Aerial Firing or Stray Bullets

LETTER TO THE EDITOR: As the festival of Eid-ul-Fitr approaches near, it is celebrated worldwide by Muslims in different forms and manifestations. This holy ritual indicates successful culmination of Ramadan-ul-Mubarak which brings about internal reform and self-correction. In Pakistan too, people celebrate Eid with great pomp and show by making delicious foods, wearing new clothes and attending to cultural activates. These are healthy activities and promote spirit of diversity. However, in Pakistan, people resort to unwarranted, wasteful and deadly aerial firing as a way of entertainment and show of masochism.

First, according to Islamic point of view, aerial firing is considered to be a spent-thrift and un-Islamic practice which is more cultural and parochial. Second, it can result in untoward incidents and casualties of human lives. Third, it creates noise and air pollution which damages the motherly nature.
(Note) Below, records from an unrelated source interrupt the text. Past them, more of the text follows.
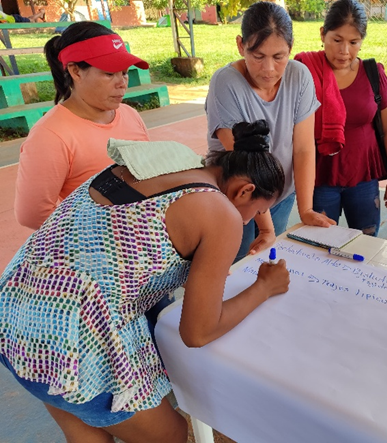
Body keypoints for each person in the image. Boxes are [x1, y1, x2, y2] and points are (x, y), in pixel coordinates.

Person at [0, 120, 290, 443]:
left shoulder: (168, 160)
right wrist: (264, 287)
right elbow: (198, 332)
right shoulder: (220, 213)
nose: (250, 220)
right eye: (257, 210)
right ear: (244, 191)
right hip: (72, 342)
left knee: (84, 428)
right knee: (173, 435)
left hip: (17, 314)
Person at [205, 1, 334, 262]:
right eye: (258, 56)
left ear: (291, 48)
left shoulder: (300, 76)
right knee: (236, 263)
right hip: (235, 196)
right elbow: (243, 164)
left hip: (280, 195)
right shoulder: (226, 82)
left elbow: (303, 148)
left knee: (268, 261)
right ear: (241, 45)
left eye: (279, 57)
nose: (269, 69)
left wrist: (306, 209)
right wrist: (266, 228)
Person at [14, 21, 151, 230]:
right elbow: (31, 214)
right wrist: (92, 234)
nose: (122, 82)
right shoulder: (50, 136)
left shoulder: (130, 114)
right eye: (109, 73)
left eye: (124, 72)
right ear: (76, 71)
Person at [294, 0, 387, 236]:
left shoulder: (373, 73)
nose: (344, 51)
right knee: (321, 242)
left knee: (366, 240)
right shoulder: (305, 71)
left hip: (363, 177)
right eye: (337, 40)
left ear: (362, 41)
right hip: (320, 177)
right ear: (323, 34)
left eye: (353, 43)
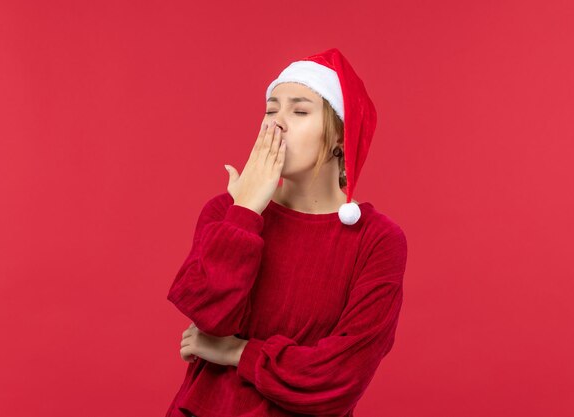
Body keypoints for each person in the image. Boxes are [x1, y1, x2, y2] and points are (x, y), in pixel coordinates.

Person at [165, 48, 408, 417]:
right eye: (270, 109)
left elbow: (337, 380)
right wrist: (245, 212)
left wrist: (234, 352)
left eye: (299, 110)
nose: (276, 124)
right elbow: (211, 318)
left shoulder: (377, 240)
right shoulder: (227, 212)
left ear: (342, 138)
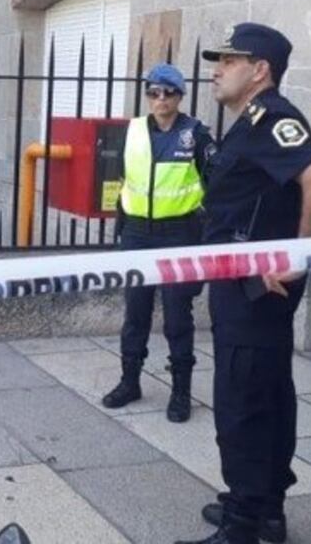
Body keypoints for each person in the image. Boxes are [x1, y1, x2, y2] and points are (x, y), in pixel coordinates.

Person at [175, 24, 311, 544]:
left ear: (260, 69)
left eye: (228, 60)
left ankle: (244, 524)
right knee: (268, 393)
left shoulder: (273, 118)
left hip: (255, 291)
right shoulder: (248, 122)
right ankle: (263, 507)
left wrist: (298, 256)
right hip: (246, 288)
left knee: (242, 400)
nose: (215, 69)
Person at [102, 63, 215, 423]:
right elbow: (118, 177)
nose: (160, 99)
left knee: (177, 317)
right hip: (136, 233)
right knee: (135, 313)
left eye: (167, 92)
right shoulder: (132, 130)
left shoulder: (196, 134)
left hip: (179, 234)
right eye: (153, 92)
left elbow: (218, 185)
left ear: (180, 96)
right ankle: (129, 381)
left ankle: (180, 392)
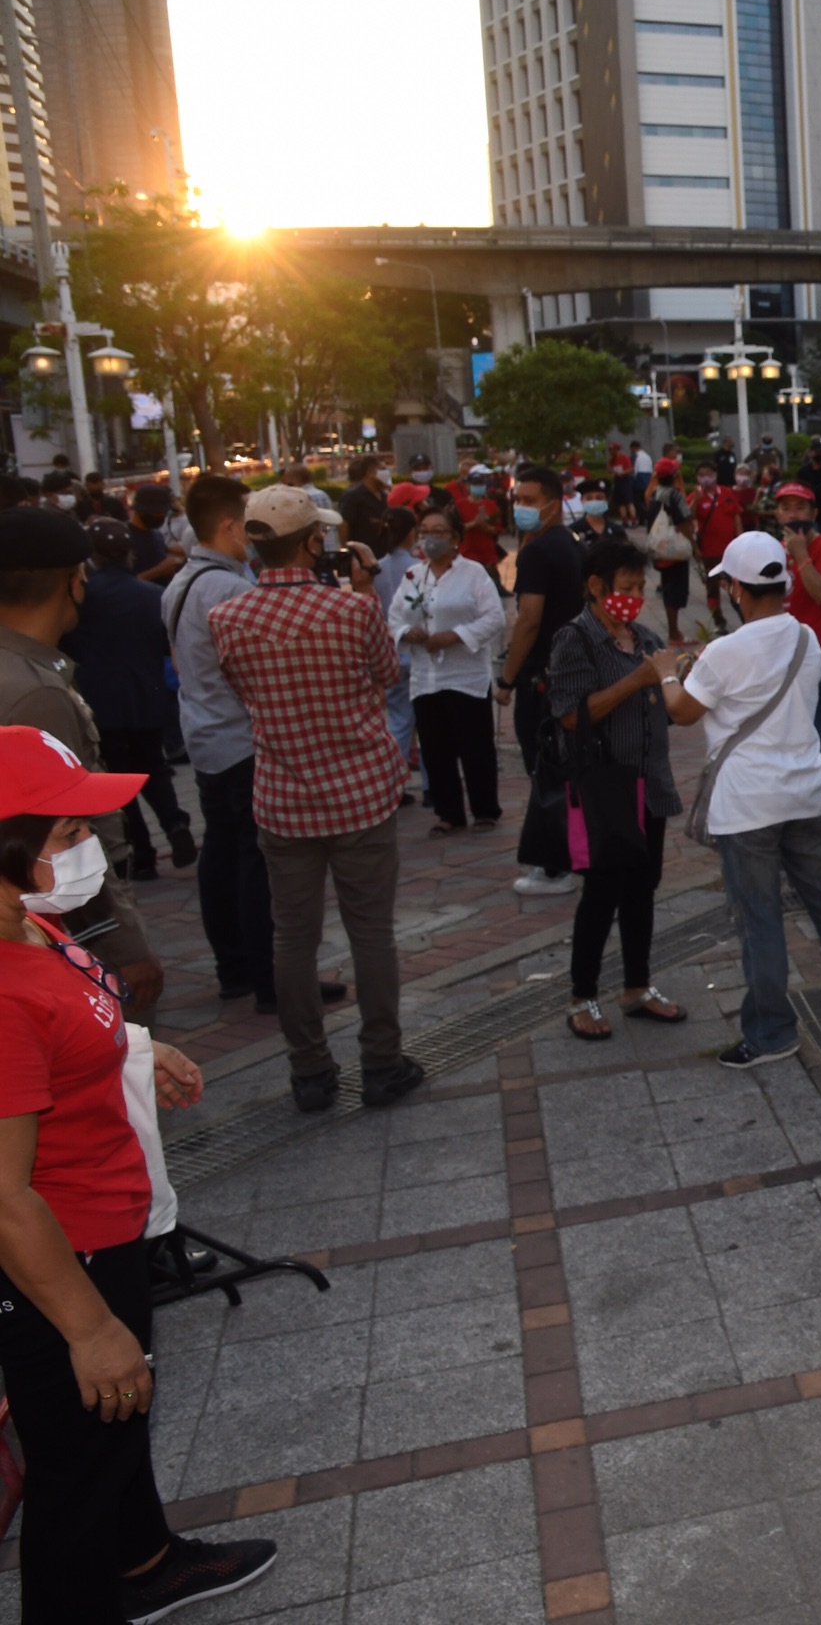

Is there no legal and constitutional cover against this heinous, out-dated culture of testing lethal weapons randomly, or the state machinery lack implementation teeth? The silver lining lies in its holistic reforms. The government, civil society organizations, and law enforcement agencies must come up with measured, out-of-the-box strategies in a bid to discourage this lethal practice once and for all. The parliament must legislate against it, openly displaying weapons and illegal weapon industries. Ulama must use the power of the pulpit by condemning and declaring this trend un-Islamic and wasteful. Media must educate the people and bring awareness regarding its ill effects. The responsibility of every local police station must entail to ban aerial firing with the help of communities and students and punish the culprits irrespective of any political and social connections.